Sans Superellipse Onrom 6 is a bold, normal width, monoline, upright, tall x-height font.
Keywords: headlines, logos, posters, ui labels, signage, futuristic, tech, digital, clean, geometric, tech aesthetic, systematic geometry, display clarity, modern branding, rounded corners, squared curves, high-contrast shapes, wide apertures, stencil-like cuts.
A geometric sans built from rounded-rectangle (superellipse-like) forms with softened corners and largely uniform stroke thickness. Curves resolve into squared bowls and flat terminals, creating a modular, almost circuit-like silhouette across letters and figures. Counters tend to be rectangular and open, with generous interior space and clear separation in tight joins, while diagonals (as in K, V, W, X, Y) remain crisp and straight. Lowercase forms keep a tall, sturdy presence, with simplified construction and minimal tapering, and numerals follow the same squared-round logic for a consistent, engineered texture.
Best suited to display and short-to-medium text where its geometric construction can read clearly: tech branding, game titles, posters, packaging, and interface labels. It can also work for signage and wayfinding where a modern, engineered tone is desired and letterforms need to stay legible at a distance.
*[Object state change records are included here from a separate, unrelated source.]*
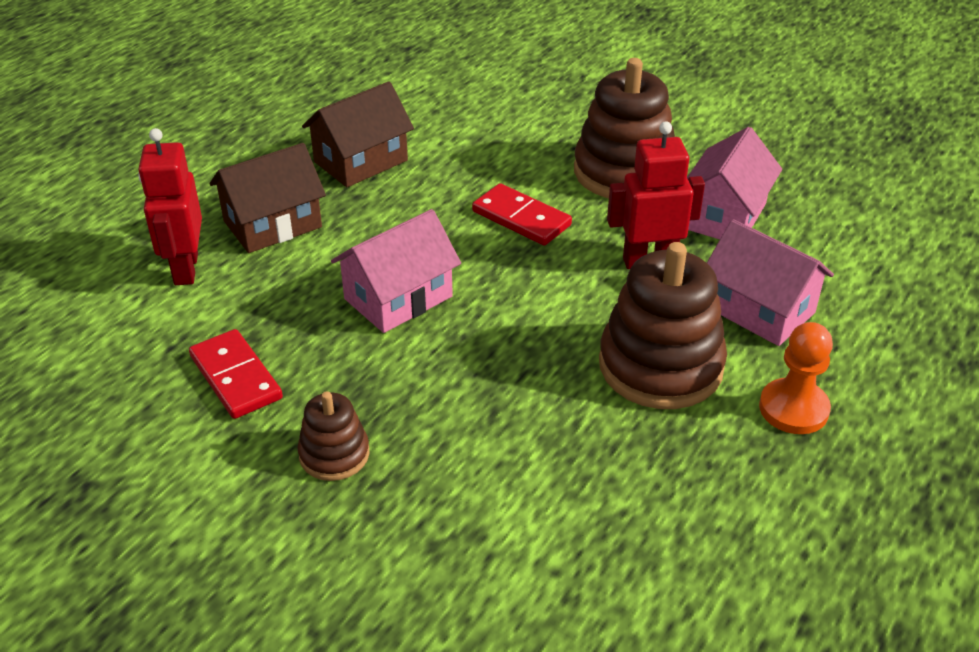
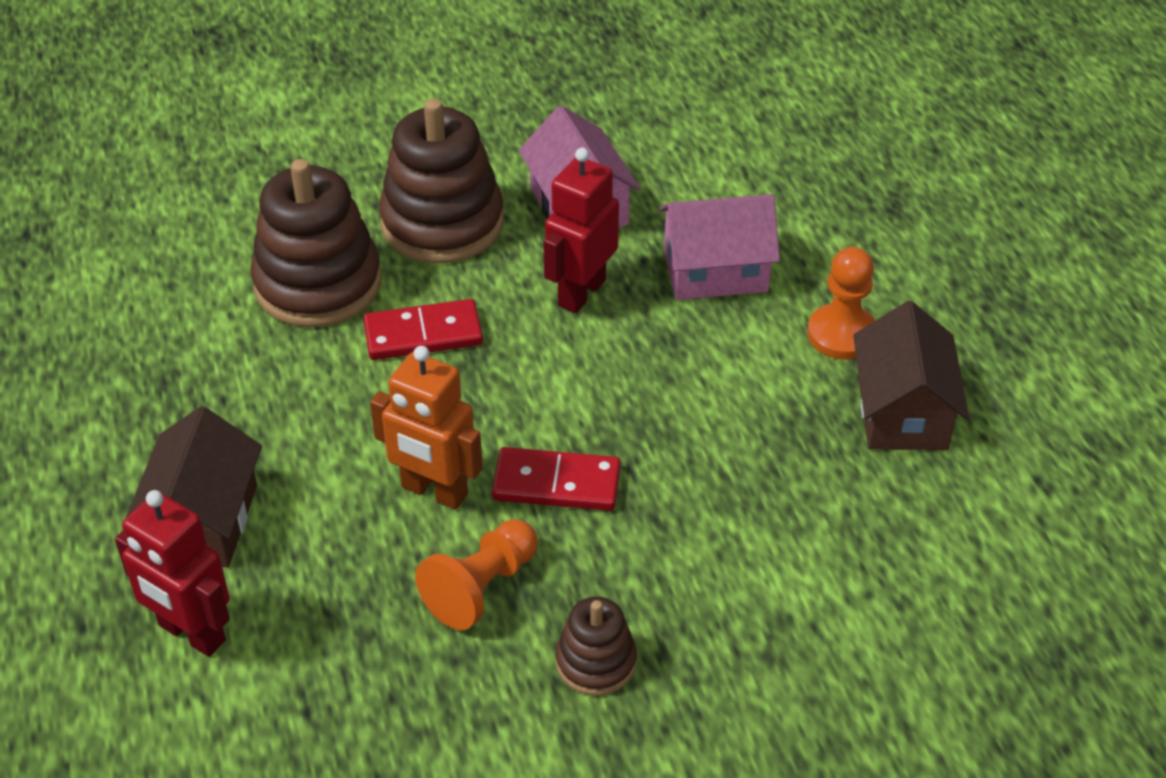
camera: 50 degrees left, 5 degrees up
(235, 377) = (412, 680): red domino -> red domino (556, 484)
(341, 364) = (481, 588): none -> orange pawn
(361, 161) = (184, 391): brown house -> brown house (902, 412)
(398, 297) = (434, 491): pink house -> orange robot
(660, 366) = (715, 376): brown stacking toy -> brown stacking toy (318, 284)

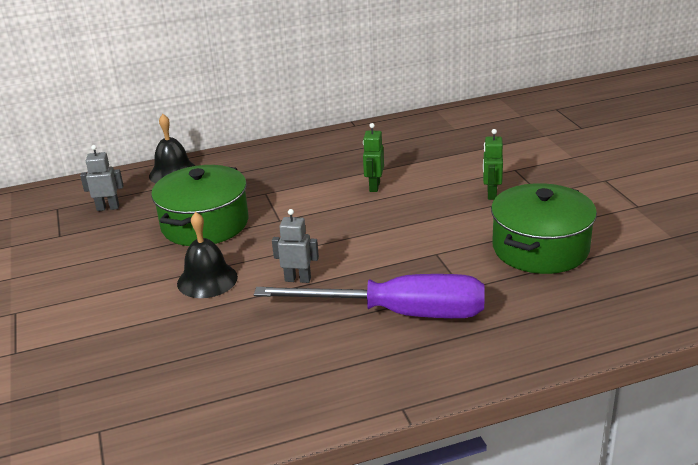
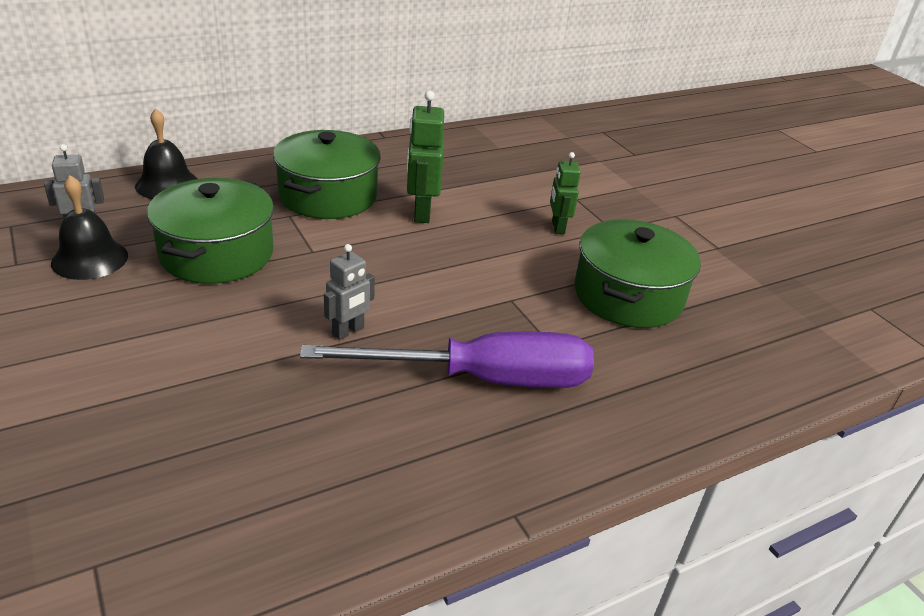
camera: 15 degrees left, 5 degrees up
(207, 280) = (229, 331): black bell -> black bell (90, 259)
(298, 176) = (328, 196): none -> green pot
(298, 279) = (348, 331): grey robot -> grey robot turned 135 degrees clockwise
(374, 187) = (421, 213): green robot -> green robot, size x1.54

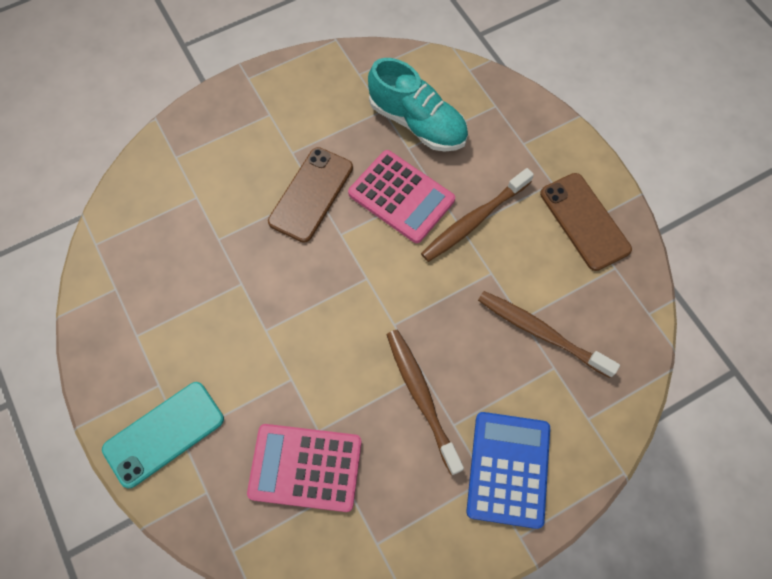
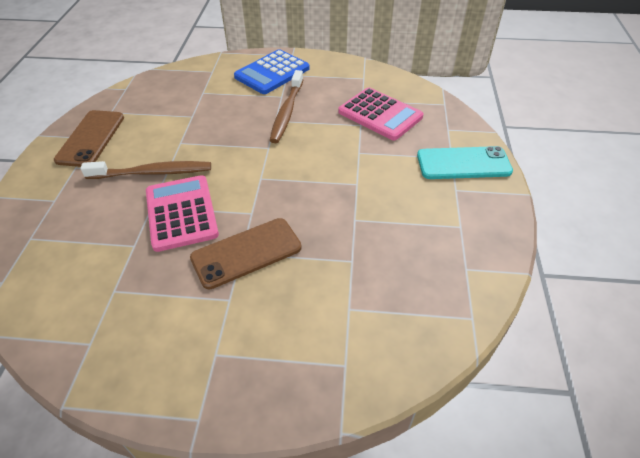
camera: 145 degrees left, 20 degrees down
(417, 123) = (102, 261): turquoise shoe -> none
(541, 333) = (190, 106): brown toothbrush -> none

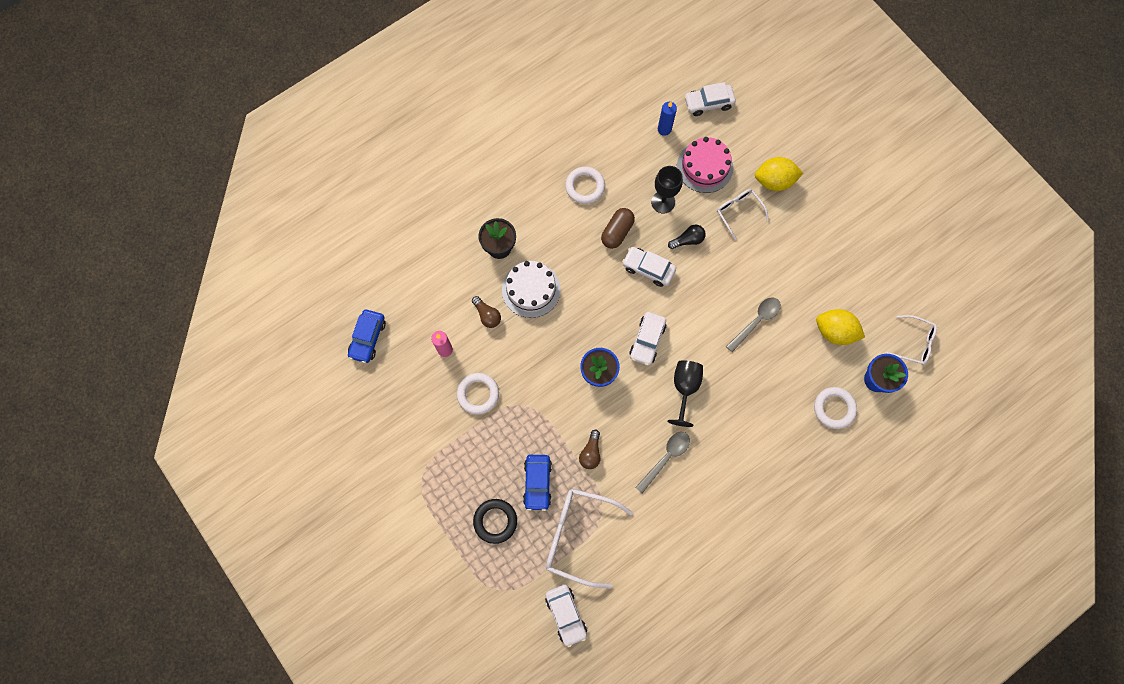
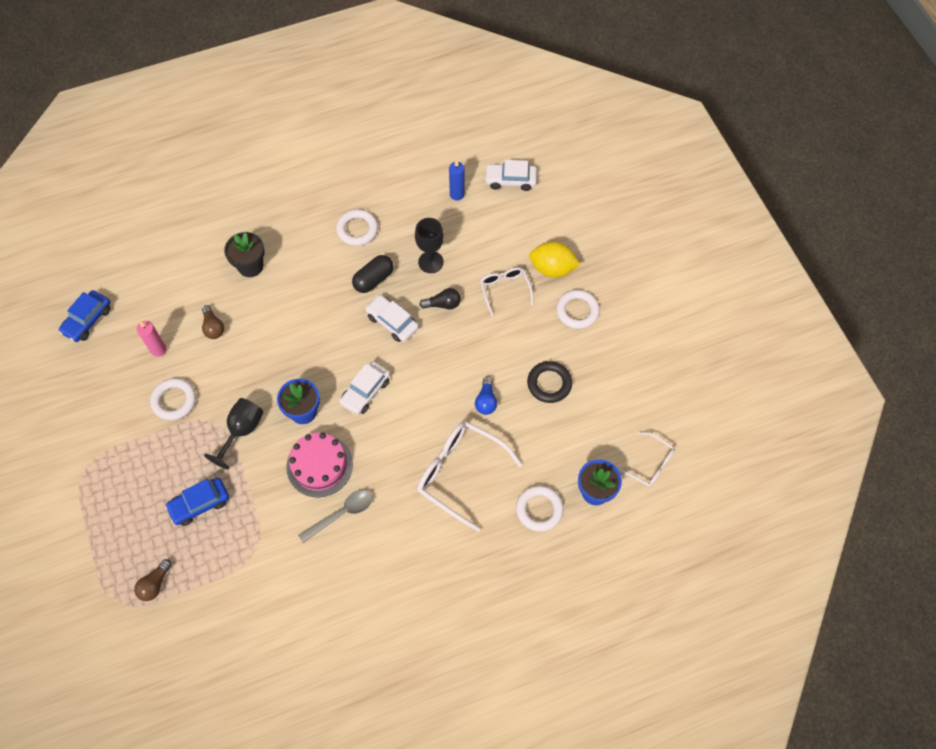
camera: 15 degrees right, 10 degrees down
(495, 521) = (141, 531): black ring -> black ring (549, 383)
(531, 289) = (266, 313): white cake -> none
(537, 483) = (199, 504): blue car -> blue car turned 45 degrees clockwise
(566, 614) = (177, 647): white car -> none
(578, 536) = (221, 569): white glasses -> white glasses (460, 473)
(590, 453) = (265, 488): brown light bulb -> brown light bulb (155, 584)
(617, 232) = (373, 279): brown capsule -> black capsule
(685, 388) = (387, 448): black goblet -> black goblet (242, 431)
(705, 167) = (485, 238): pink cake -> pink cake (319, 465)
(756, 321) = (486, 401): grey spoon -> blue light bulb
(809, 216) = (577, 311): none -> white ring
(834, 332) = (566, 431): yellow lemon -> none

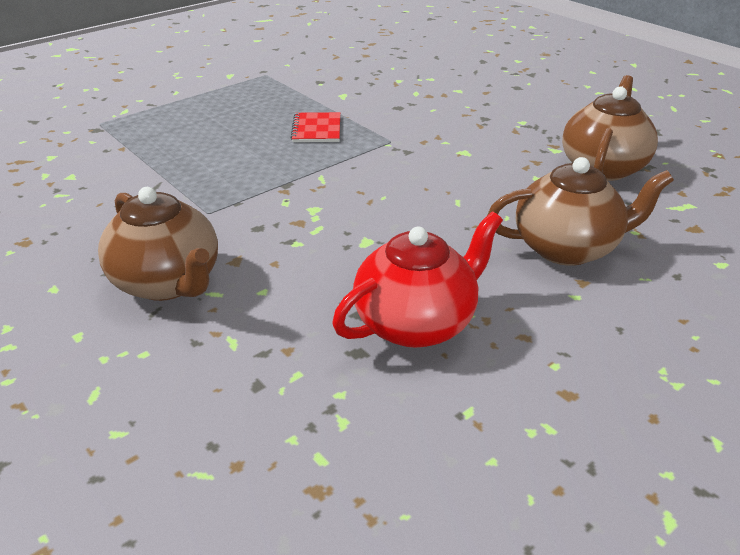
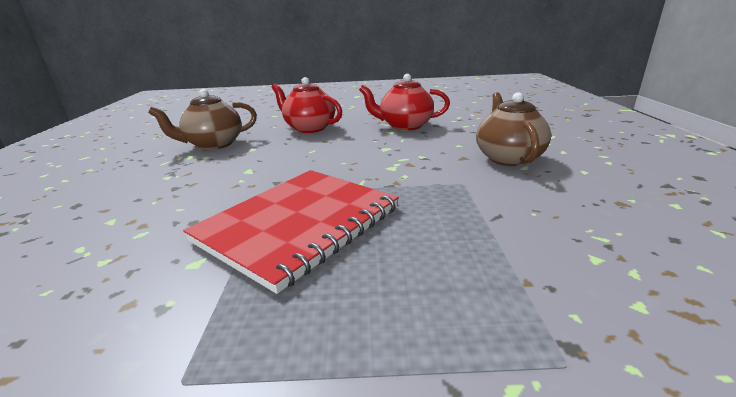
camera: 140 degrees left, 10 degrees down
(316, 129) = (299, 224): red notebook -> red notebook, size x2.49
(567, 248) = (309, 128): brown teapot -> red teapot

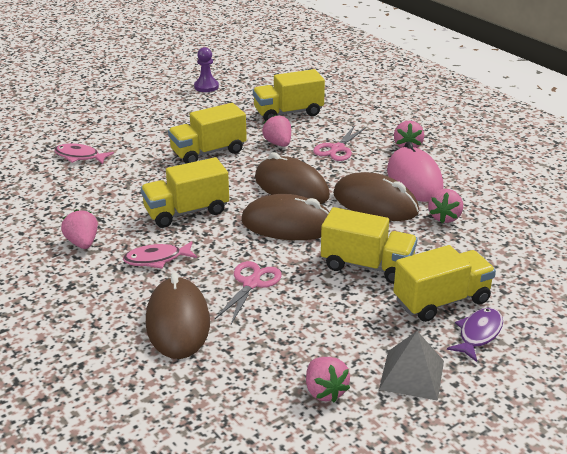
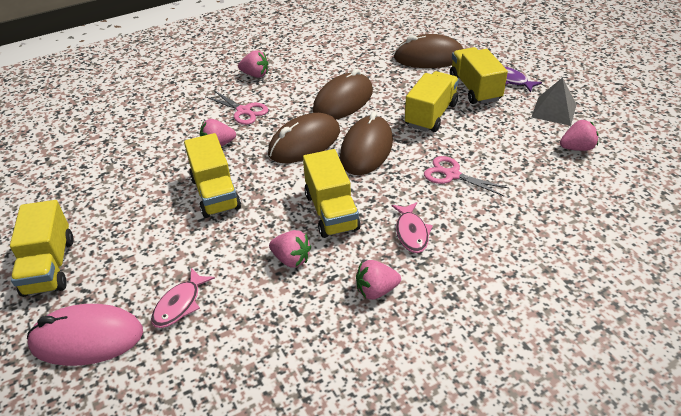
camera: 80 degrees left, 10 degrees up
(178, 322) = (506, 219): brown mouse -> brown mouse (429, 57)
(206, 87) = (51, 190): purple pawn -> none
(288, 113) = (156, 134): yellow truck -> yellow truck (49, 266)
(414, 180) = (311, 78): pink mouse -> pink mouse (87, 338)
(444, 217) = (370, 73): pink strawberry -> pink strawberry (291, 259)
The overall tone is modern and technical, with a sci‑fi and interface-oriented feel driven by its rounded-square geometry and precise, machined rhythm. It reads as confident and utilitarian rather than expressive, suggesting digital systems, signage, and product UI. The softened corners add approachability while keeping a distinctly synthetic, high-tech character.
The design appears intended to deliver a contemporary, techno-geometric voice by standardizing shapes into rounded squares and consistent straight segments. It prioritizes a modular system look—clear, reproducible forms that feel designed for digital contexts—while retaining enough openness in counters and apertures to stay readable in practical settings.
Distinctive details include the squared bowls on letters like C, G, O, and Q, and the boxy, open counters that maintain clarity at display sizes. The font’s rhythm is strongly modular, with repeated corner radii and consistent internal shapes that make it feel cohesive in sequences of caps, lowercase, and numerals.